For the past few months, I’ve been seriously considering buying a second 3D Printer. Currently I have a heavily modified FLSUN Delta, which still works beautifully, but I need to expand my options. I am constantly wanting to print multiple things at a time with different filaments, and I regularly have to wait for my printer to finish to start a new print. I set my budget around $1000-$1200 CAD and went out exploring my options.


Rostock Max V3

I was originally looking at the Rostock Max V3. I have heard nothing but great things about the Rostock line of delta printers. After asking multiple Rostock V3 owners on Reddit, the general consensus is that the printer has a very straightforward assembly and reliably produces beautiful prints with minimal effort. My time with my FLSUN Delta has also given me quite a lot of experience with delta printer design and troubleshooting. The build volume of 265mmx400mm is also very attractive. Unfortunately, I wasn’t able to source a Rostock Max V3 in Canada for less than $1400 CAD all things considered, which was unappealing. The Max V2 is available for around $1,000 CAD, but I wasn’t sure that I wanted the V2. Maybe I just wasn’t looking in the right place?


Flashforge Creator Pro

Then I set my sights on the FlashForge Creator Pro. Quite a big change from the Rostock. It’s aesthetically pleasing and enclosed, has dual extruders and has great reviews. Sadly, it has a fairly small print volume ( around 225mm x 145mm x 150mm ) and the price ($1200 CAD) was still above what I felt comfortable with. I also feel like the dual extruders would turn out to be more trouble than they are worth.

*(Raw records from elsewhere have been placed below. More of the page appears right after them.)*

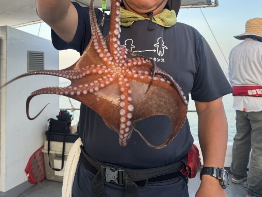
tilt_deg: +10.4
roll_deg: +2.1
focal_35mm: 33
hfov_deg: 55.4
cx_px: 130
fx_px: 250
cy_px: 43
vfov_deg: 41.3
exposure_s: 1/165
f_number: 1.78
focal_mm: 6.76
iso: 80
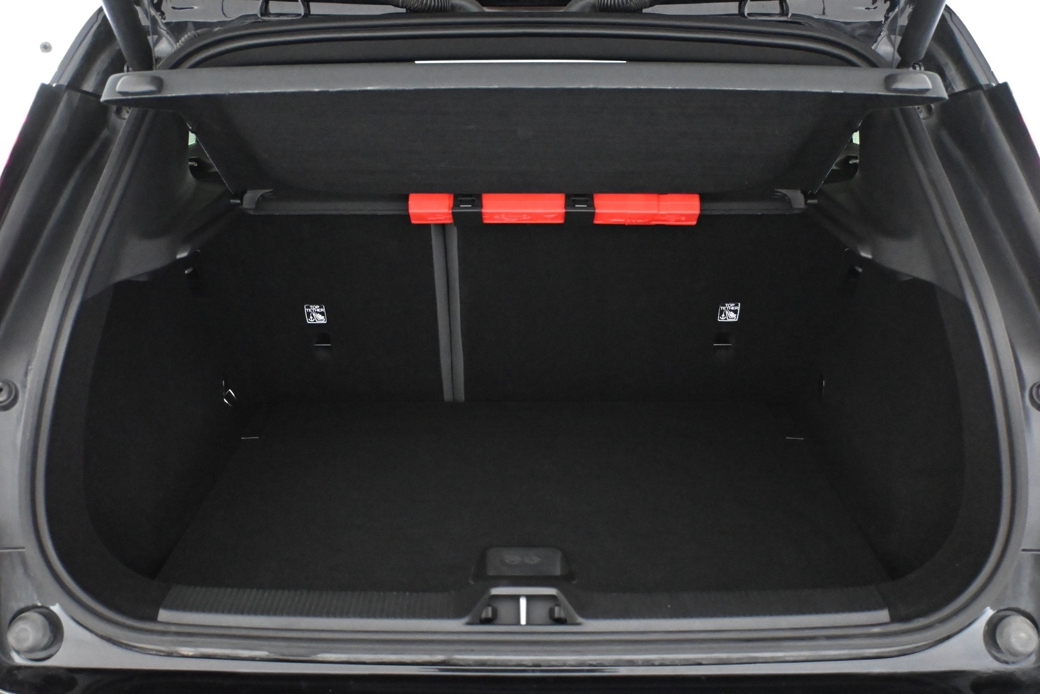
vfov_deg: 34.2
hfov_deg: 49.6
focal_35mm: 39
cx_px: 520
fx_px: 1127
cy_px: 347
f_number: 4.5
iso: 9000
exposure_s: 1/60
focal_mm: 26
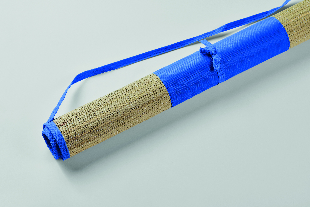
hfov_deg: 23.9
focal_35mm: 85
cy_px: 104
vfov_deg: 16.1
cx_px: 155
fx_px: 732
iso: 80
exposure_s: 1/125
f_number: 14
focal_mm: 85
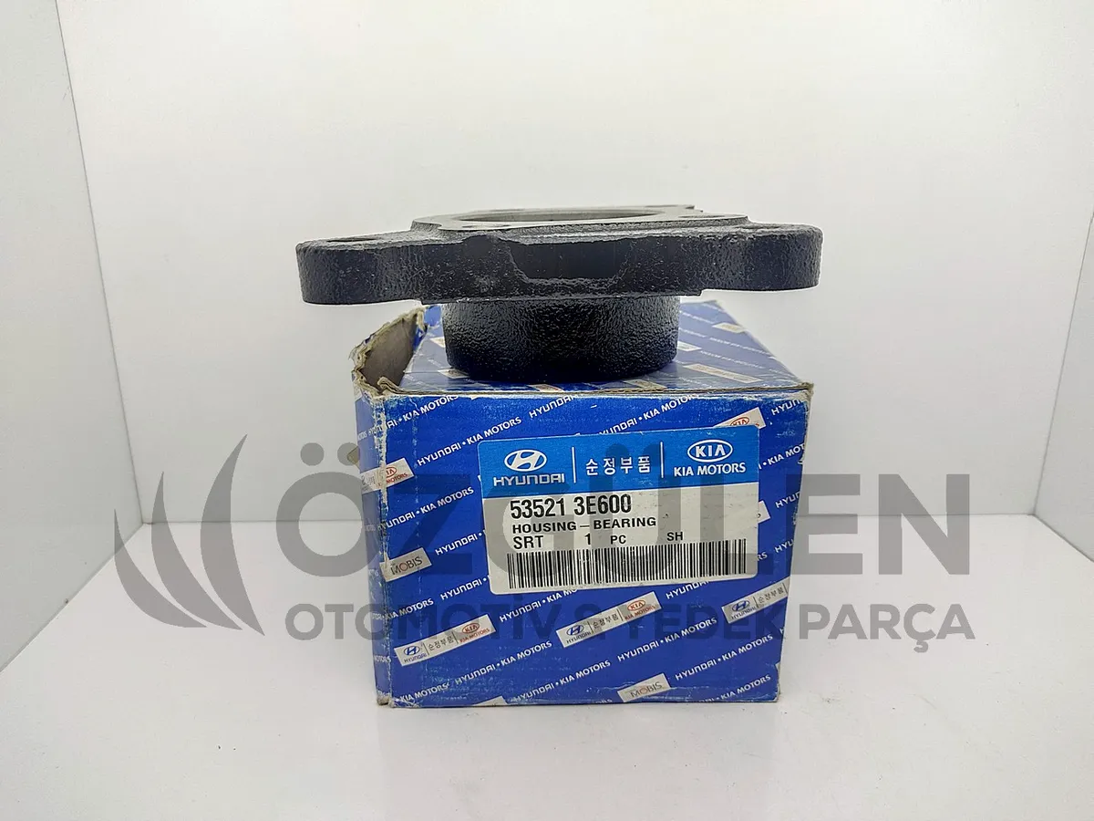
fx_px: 822
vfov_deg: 53.1
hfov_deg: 67.3
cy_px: 410
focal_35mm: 26
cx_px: 547
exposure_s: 1/100
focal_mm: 4.74
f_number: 1.79
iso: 114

The enclosed build space is attractive and would be great for ABS prints, but isn’t really required for most other common filaments.


Turns out that the FlashForge is just a clone of the Makerbot, though, and there are plenty of other clones! Two other very popular printers that are virtually identical to the FF Creator Pro are the Qidi Tech I and the PowerSpec Ultra. The PowerSpec Ultra wasn’t easily available to me, but the Qidi is available for a flat $999 CAD on


After researching the Qidi, a lot of users complained about a lack of proper cooling fans for the printer and an outdated board. Other users said the opposite, though, so I contacted Qidi directly about the printer. They assured me that their December 2016 Tech I version has improved cooling and an updated board. I was almost settled on the Qidi, but then I looked into the Prusa i3 again.


Original Prusa i3 MK2

Honestly, I had put the Prusa on the backburner because of what I’ve heard and seen about it. After looking at it more, though, I realized that everything bad I’ve heard or seen was about cheap Prusa i3 clones, and not the actual original Prusa Mk2. I guess I don’t pay close enough attention.


After researching the actual i3 a bit more, the one built and sold by Prusa Research, I was sold. Reviews for it are golden, and the price ($700 USD, about $1050 CAD) was right in my sweet spot. The Cartesian design is new to me, but it’s going to be a fun learning experience. The amount of upgrades and changes that can be made to the stock printer are also very appealing to a tinkerer like myself. The huge open source community surrounding the Mk2 is a big plus as well.


My Prusa Mk2 is on backorder right now. It will be about 5 to 7 weeks for the kit to ship, so expected delivery is early March. I ended up getting the black printed parts kit. I hope the wait will be worth it!